Befitting a place known for adding complexity to seemingly trivial tasks, the votes cast by Harvard students in the Undergraduate Council presidential race will go through an elaborate algorithm before a winner is determined.
Unlike most American elections, where the candidate who wins is simply the one with the most votes, the UC candidate with the most first-place votes does not automatically win the election.
Instead, the UC uses a system where voters are allowed to rank their preferred candidates instead of voting for a single one—a system that many experts say better represents voters’ true preferences.
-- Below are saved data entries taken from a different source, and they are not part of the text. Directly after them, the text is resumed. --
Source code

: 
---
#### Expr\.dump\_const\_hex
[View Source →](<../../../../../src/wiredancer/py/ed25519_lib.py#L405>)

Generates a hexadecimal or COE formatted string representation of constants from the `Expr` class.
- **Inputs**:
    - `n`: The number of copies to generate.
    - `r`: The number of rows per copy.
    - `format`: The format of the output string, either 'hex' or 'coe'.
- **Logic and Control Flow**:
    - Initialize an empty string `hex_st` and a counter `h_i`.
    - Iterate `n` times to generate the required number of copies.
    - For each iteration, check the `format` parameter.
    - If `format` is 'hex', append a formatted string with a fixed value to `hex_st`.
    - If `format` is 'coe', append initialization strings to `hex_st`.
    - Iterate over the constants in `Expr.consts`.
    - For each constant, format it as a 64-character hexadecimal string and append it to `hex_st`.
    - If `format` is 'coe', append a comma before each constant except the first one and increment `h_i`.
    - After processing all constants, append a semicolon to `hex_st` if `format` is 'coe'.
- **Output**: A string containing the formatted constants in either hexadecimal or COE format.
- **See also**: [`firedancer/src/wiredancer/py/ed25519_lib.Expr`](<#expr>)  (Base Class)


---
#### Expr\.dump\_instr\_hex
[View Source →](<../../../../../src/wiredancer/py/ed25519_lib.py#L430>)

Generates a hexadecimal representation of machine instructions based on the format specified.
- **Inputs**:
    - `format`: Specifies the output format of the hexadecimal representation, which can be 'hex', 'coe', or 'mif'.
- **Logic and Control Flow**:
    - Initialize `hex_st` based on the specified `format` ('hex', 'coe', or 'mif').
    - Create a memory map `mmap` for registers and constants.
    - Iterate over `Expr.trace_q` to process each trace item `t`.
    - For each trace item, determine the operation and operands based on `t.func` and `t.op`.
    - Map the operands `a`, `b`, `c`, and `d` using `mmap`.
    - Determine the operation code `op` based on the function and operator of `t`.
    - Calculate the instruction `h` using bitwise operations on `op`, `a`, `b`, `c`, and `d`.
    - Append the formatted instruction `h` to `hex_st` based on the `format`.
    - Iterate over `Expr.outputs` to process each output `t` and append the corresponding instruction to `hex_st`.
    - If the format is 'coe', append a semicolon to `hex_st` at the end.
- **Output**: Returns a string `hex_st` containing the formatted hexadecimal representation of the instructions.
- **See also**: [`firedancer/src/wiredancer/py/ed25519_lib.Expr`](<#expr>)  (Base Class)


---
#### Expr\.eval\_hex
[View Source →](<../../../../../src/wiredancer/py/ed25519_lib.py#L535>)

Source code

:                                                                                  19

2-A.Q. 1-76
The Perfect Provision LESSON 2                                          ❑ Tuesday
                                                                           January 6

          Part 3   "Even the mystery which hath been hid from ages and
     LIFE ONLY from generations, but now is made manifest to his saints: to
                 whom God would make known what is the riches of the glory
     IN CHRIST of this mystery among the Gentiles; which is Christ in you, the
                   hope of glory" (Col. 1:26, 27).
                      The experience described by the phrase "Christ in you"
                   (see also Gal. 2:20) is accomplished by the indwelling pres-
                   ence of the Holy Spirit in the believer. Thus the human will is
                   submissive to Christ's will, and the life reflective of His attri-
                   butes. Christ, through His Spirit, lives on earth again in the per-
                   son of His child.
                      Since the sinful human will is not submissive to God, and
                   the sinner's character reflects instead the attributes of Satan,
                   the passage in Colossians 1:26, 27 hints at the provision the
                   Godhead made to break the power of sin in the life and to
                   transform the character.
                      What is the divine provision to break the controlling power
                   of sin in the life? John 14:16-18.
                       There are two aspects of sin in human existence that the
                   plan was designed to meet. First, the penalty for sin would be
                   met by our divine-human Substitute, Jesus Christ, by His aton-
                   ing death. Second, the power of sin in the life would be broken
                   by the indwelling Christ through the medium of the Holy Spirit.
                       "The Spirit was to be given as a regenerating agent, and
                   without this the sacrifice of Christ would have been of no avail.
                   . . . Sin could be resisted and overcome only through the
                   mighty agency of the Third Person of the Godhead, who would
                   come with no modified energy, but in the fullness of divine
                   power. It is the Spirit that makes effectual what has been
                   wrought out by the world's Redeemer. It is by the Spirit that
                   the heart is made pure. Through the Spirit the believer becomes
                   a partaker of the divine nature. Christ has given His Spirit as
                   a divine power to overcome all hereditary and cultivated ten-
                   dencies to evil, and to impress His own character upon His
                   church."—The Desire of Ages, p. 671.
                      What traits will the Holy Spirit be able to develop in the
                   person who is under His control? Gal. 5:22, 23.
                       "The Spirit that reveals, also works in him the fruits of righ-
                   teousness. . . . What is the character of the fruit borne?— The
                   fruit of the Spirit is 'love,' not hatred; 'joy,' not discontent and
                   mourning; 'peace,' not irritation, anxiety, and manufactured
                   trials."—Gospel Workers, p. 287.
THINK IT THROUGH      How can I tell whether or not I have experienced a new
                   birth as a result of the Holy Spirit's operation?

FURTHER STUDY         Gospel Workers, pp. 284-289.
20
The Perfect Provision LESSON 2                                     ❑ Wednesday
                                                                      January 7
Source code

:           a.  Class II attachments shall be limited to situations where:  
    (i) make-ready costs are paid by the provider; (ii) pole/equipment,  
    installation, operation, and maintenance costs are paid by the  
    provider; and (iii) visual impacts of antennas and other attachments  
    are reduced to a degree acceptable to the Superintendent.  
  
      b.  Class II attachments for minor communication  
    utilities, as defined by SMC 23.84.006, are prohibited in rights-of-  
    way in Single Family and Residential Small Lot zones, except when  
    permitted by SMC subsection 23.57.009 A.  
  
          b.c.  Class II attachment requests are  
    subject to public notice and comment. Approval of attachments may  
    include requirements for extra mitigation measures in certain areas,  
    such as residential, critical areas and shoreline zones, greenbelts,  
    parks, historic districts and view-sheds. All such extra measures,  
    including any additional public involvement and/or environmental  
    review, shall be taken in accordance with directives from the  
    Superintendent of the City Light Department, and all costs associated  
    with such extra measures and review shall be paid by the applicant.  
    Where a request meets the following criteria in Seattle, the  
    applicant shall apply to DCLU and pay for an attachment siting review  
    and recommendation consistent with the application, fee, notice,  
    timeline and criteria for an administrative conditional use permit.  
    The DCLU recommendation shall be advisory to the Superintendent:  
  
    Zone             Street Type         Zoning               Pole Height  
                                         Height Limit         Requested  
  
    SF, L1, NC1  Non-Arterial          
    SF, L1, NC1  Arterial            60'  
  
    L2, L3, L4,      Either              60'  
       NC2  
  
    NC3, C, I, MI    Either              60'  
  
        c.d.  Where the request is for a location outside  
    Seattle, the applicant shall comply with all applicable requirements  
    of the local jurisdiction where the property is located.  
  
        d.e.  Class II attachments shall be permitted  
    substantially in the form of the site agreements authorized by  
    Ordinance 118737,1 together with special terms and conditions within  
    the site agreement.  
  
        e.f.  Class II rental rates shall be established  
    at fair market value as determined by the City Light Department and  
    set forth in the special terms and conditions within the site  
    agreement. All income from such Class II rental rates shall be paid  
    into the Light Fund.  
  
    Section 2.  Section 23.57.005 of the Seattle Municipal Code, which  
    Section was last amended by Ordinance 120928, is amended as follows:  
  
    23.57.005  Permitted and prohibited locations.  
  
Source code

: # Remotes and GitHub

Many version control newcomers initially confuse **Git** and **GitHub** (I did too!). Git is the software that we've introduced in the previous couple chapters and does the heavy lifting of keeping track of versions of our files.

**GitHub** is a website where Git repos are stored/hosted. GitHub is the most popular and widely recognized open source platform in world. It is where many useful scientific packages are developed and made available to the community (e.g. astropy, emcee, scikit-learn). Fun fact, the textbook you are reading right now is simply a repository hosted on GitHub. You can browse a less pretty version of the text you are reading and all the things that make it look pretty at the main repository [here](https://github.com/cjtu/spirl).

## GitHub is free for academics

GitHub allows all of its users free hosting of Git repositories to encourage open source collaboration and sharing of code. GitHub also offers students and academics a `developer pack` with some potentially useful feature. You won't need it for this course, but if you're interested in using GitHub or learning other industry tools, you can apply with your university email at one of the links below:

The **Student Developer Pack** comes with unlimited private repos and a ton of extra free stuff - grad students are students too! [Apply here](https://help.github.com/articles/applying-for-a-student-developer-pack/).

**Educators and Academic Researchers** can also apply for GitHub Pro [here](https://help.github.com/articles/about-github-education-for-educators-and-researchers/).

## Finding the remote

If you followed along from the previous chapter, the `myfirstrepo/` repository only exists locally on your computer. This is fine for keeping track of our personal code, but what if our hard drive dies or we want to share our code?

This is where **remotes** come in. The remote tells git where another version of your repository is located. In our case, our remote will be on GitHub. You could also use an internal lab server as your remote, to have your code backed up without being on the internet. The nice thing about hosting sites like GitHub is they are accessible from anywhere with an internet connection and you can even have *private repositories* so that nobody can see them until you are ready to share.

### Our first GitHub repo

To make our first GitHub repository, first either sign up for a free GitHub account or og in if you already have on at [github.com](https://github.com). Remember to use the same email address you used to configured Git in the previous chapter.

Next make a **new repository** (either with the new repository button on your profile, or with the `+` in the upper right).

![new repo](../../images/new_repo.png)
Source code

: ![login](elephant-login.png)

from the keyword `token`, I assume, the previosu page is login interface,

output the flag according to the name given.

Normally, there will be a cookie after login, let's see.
Voters using the process, known as “instant-runoff voting,” list presidential tickets in order of preference. The first-choice votes are tallied, and a ticket that holds a majority of these votes is declared the winner.
But if no ticket wins a majority of the first-place votes, the ticket with the least number of votes is eliminated and its votes are redistributed to the second-place votes on the ballots. This process continues until a candidate wins a majority.
Instant-runoff voting—which has its origins in a system developed in the 1850s by Thomas Hare of England and Carl Andrae of Denmark—is advantageous because voters are free to choose more marginal candidates who may not have the strongest chance at winning. Under a standard plurality voting system, voters are often pressured to choose mainstream candidates for fear that their votes would be wasted on less viable candidates.
The instant-runoff system also ensures that the candidate who ultimately wins the election ends up with a majority of the votes, increasing the legitimacy of the winning ticket.
But the system comes with disadvantages as well, principally that instant-runoff voting is often difficult to understand and may confuse voters.
And for most jurisdictions, implementing an instant-runoff scheme is more expensive and time-consuming because it requires multiple simulated runoffs. This drawback is not a critical concern for the UC, however, as the adoption of electronic voting has made the council’s elections easy to administer.
Last year, the UC presidential election required four rounds of eliminating candidates and redistributing votes before Ryan A. Petersen ’08 and Matthew L. Sundquist ’09 were elected. This year’s election can only have one runoff since there are only three tickets.
The instant-runoff system is a popular one at elite college campuses throughout the country, with student government elections at Dartmouth, Princeton, MIT, and Stanford using the system.
The city of Cambridge also uses a variant of instant-runoff voting to elect its nine city councillors and six School Committee members.